## INSTRUCTIONS FOR THE TASK
Give back each record precisely, pictures excluded.

## THE DATA
-- Opening Marker --

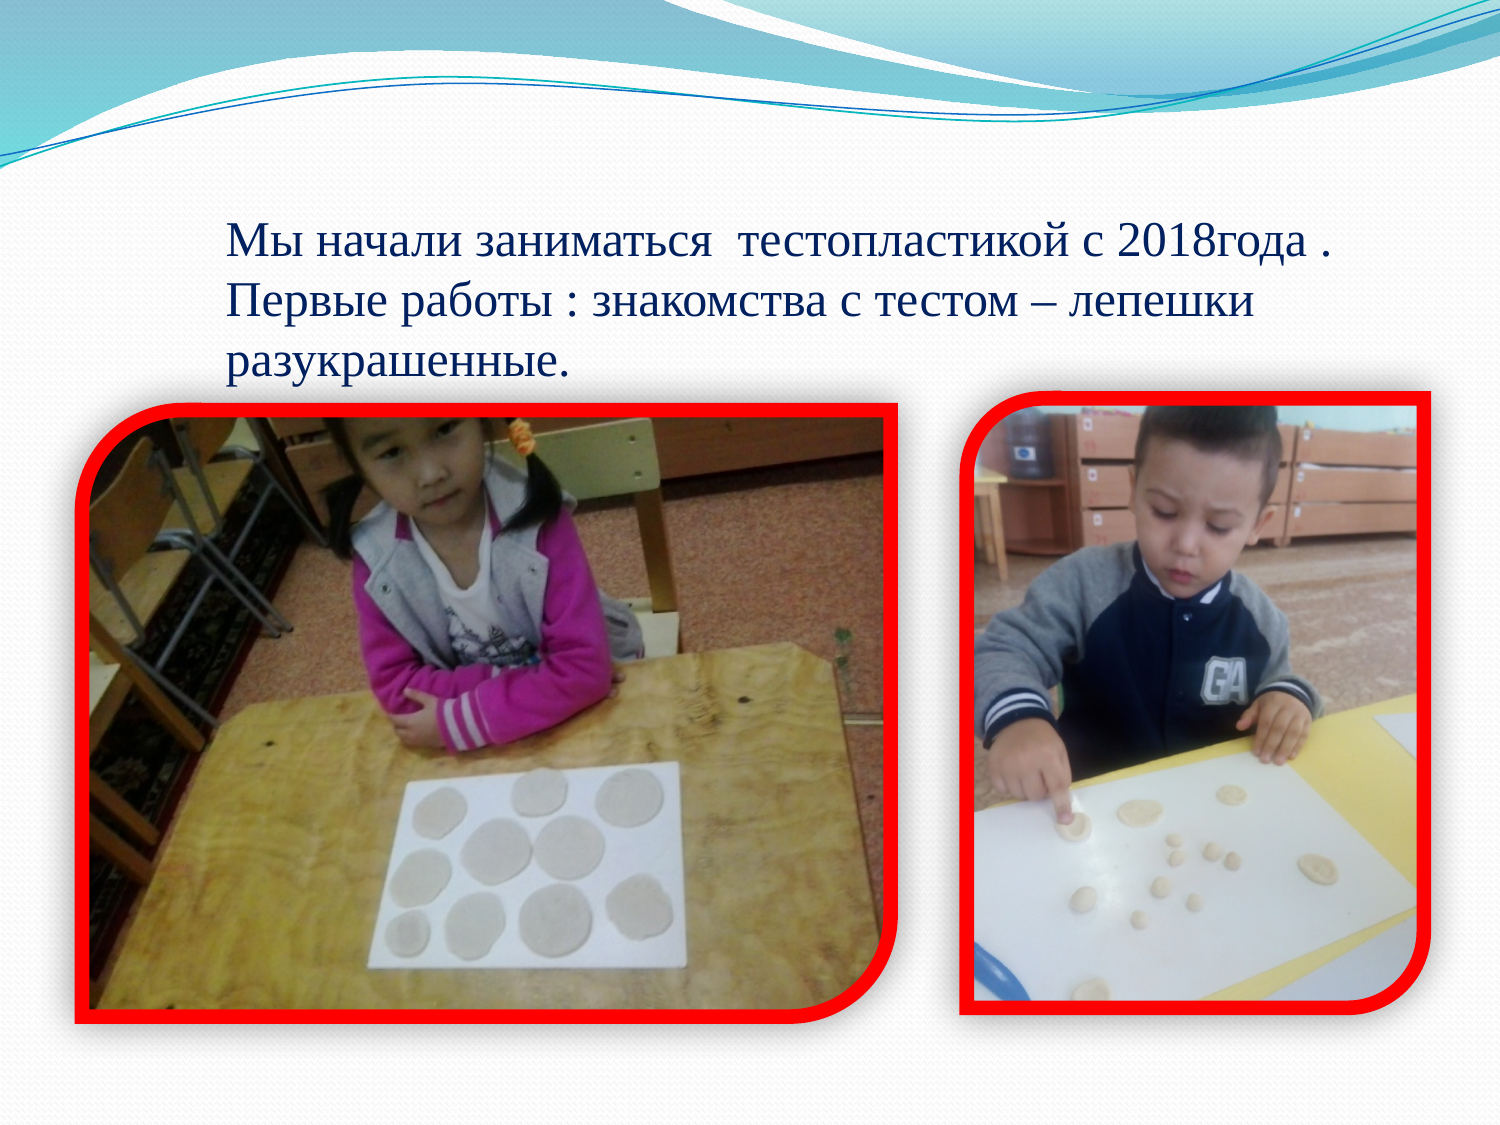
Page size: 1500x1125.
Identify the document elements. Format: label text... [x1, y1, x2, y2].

picture [966, 398, 1425, 1009]
picture [81, 409, 891, 1017]
text_box Мы начали заниматься тестопластикой с 2018года . Первые работы : знакомства с тестом – лепешки разукрашенные. [210, 199, 1372, 394]
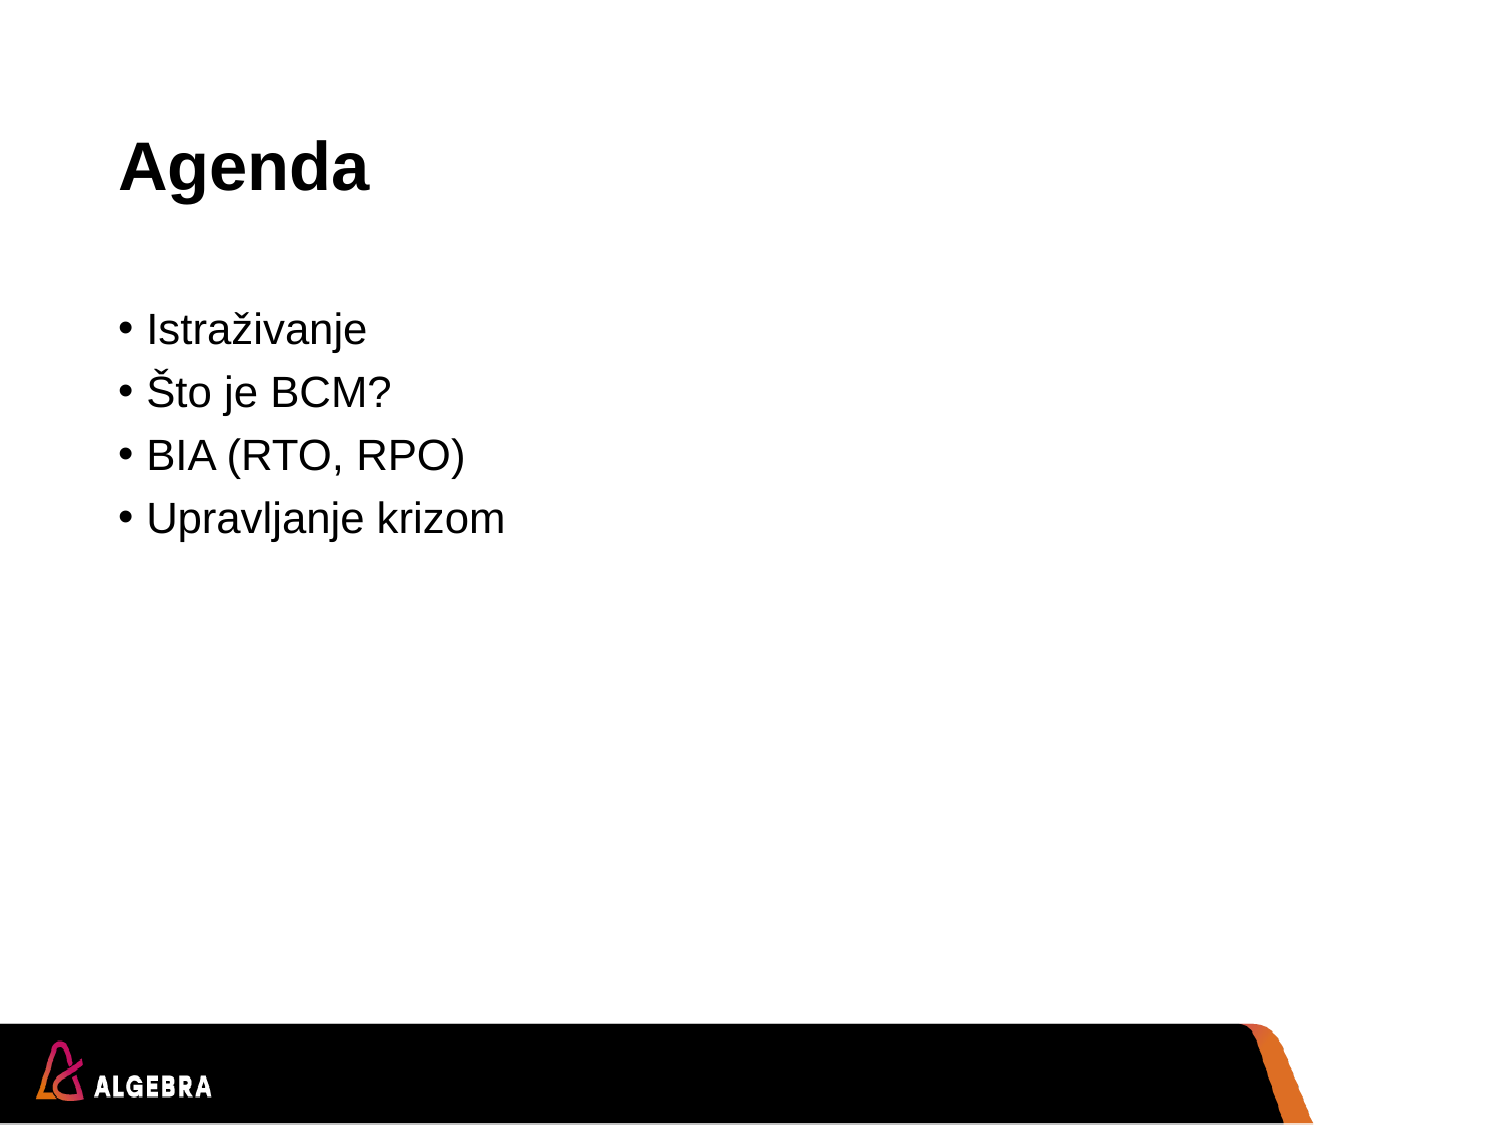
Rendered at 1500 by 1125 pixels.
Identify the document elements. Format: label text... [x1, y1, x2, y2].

picture [0, 1023, 1468, 1125]
title Agenda [103, 59, 1397, 278]
list Istraživanje Što je BCM? BIA (RTO, RPO) Upravljanje krizom [103, 299, 1397, 1014]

-- Closing Marker --

## SOLUTION BELOW
Page size: 1500x1125.
Identify the document elements. Format: label text... [x1, y1, x2, y2].

picture [966, 398, 1425, 1009]
picture [81, 409, 891, 1017]
text_box Мы начали заниматься тестопластикой с 2018года . Первые работы : знакомства с тестом – лепешки разукрашенные. [210, 199, 1372, 394]
Rendered at 1500 by 1125 pixels.
Identify the document elements. Format: label text... [x1, y1, x2, y2].

picture [0, 1023, 1468, 1125]
title Agenda [103, 59, 1397, 278]
list Istraživanje Što je BCM? BIA (RTO, RPO) Upravljanje krizom [103, 299, 1397, 1014]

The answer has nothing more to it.